BRUSSELS (Reuters) - Iran is stalling on fixing a date and location for a new round of talks on its nuclear program, the European Union's foreign policy chief said on Wednesday, but there is still hope that talks between Tehran and six world powers can begin soon.
EU officials have been in contact with Iranian negotiators repeatedly since December to try to prepare a new set of talks, which the West hopes will lead to Iran scaling back its atomic work. No plans have yet been fixed.
"We proposed concrete dates and a venue in December," said a spokesman for Catherine Ashton, who oversees contacts with Iran on behalf of United States, Russia, China, France, Britain and Germany, often referred to as the six world powers.
"Since then, we have been very surprised to see Iran come back to us again and again with new pre-conditions on the modalities of the talks, for example by changing the venue and delaying their responses," spokesman Michael Mann said.
The six powers have used a mix of diplomacy and economic sanctions for years to force Iran to comply with United Nations demands that it suspends all of its activities related to enriching uranium, a key component of nuclear weapons.
But Iran rejects international accusations that its nuclear work has military goals, saying it is for medical and energy purposes, and has repeatedly said it wants international sanctions eased before it limits its atomic work.
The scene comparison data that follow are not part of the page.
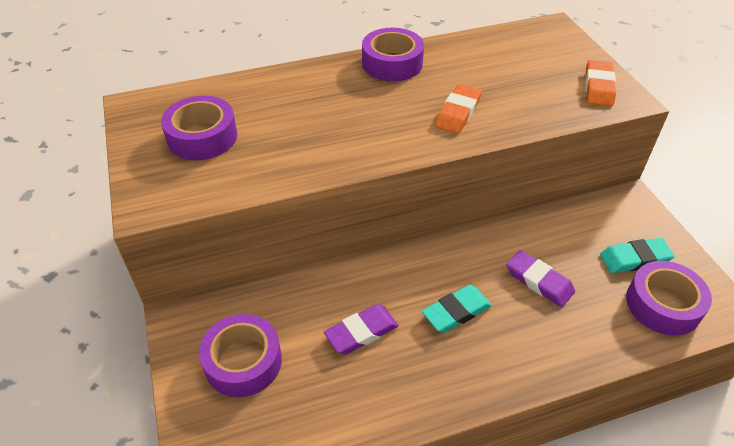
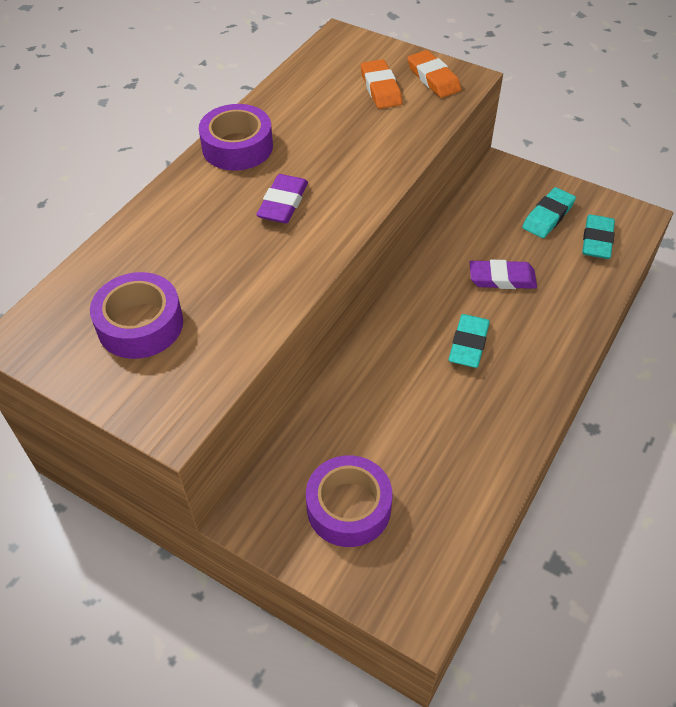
camera: 40 degrees left, 5 degrees up
(361, 332) = (416, 412): purple eraser -> purple eraser (283, 203)
(458, 112) = (349, 163): orange eraser -> orange eraser (381, 88)
(663, 304) = (597, 240): purple tape -> turquoise eraser

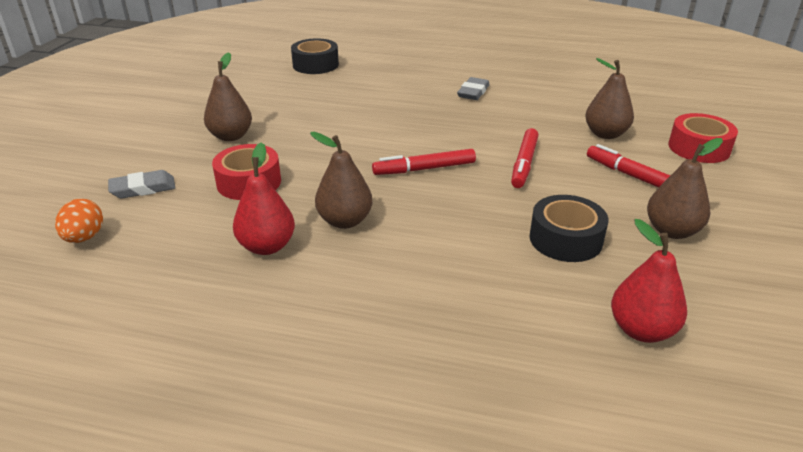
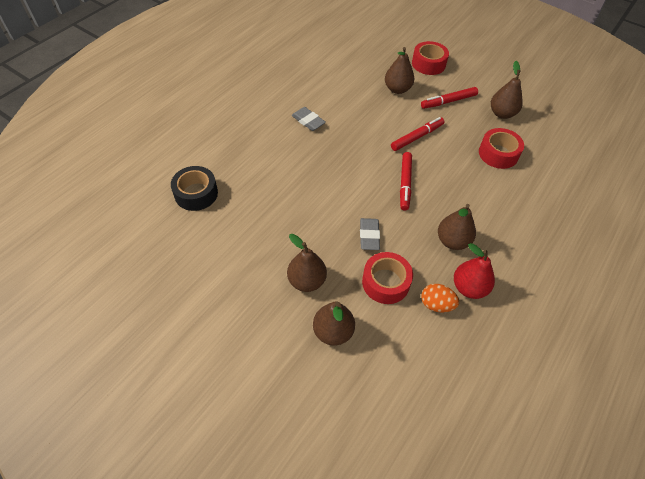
camera: 70 degrees left, 20 degrees up
(84, 237) = (427, 398): orange egg -> orange egg (436, 304)
(143, 188) = (368, 353): grey eraser -> grey eraser (369, 236)
(168, 163) = (333, 332): none -> brown pear
(524, 164) = (417, 137): red marker -> red marker turned 75 degrees counterclockwise
(565, 239) = (498, 154): black tape -> red tape
(641, 330) = (571, 160): red pear -> none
Three rounds of negotiations last year failed to produce to a breakthrough, fuelling concerns that the stand-off could prompt Israel to attack Iran's nuclear installations and envelop the Middle East in another war.
Western diplomats had hoped that a new round could take place in January, following last year's presidential election in the United States. But Iran had failed to respond in time to a proposal to have talks take place on January 15.
Ashton's spokesman said negotiators remained in contact to agree on a new date.
"The (world powers) are still hoping to reach agreement with Iran on the modalities of the talks, including venue, with a view to resuming talks shortly," he said.
The Iranian Students' News Agency reported on Wednesday that Tehran had proposed Cairo as a possible venue.
An EU diplomat said several locations had been proposed so far and there was no agreement.
"We do not exclude any, but Iran is proposing different venues all the time. The venue is not the issue, but Iran appears to be trying to delay the process by coming up with new conditions," the diplomat said.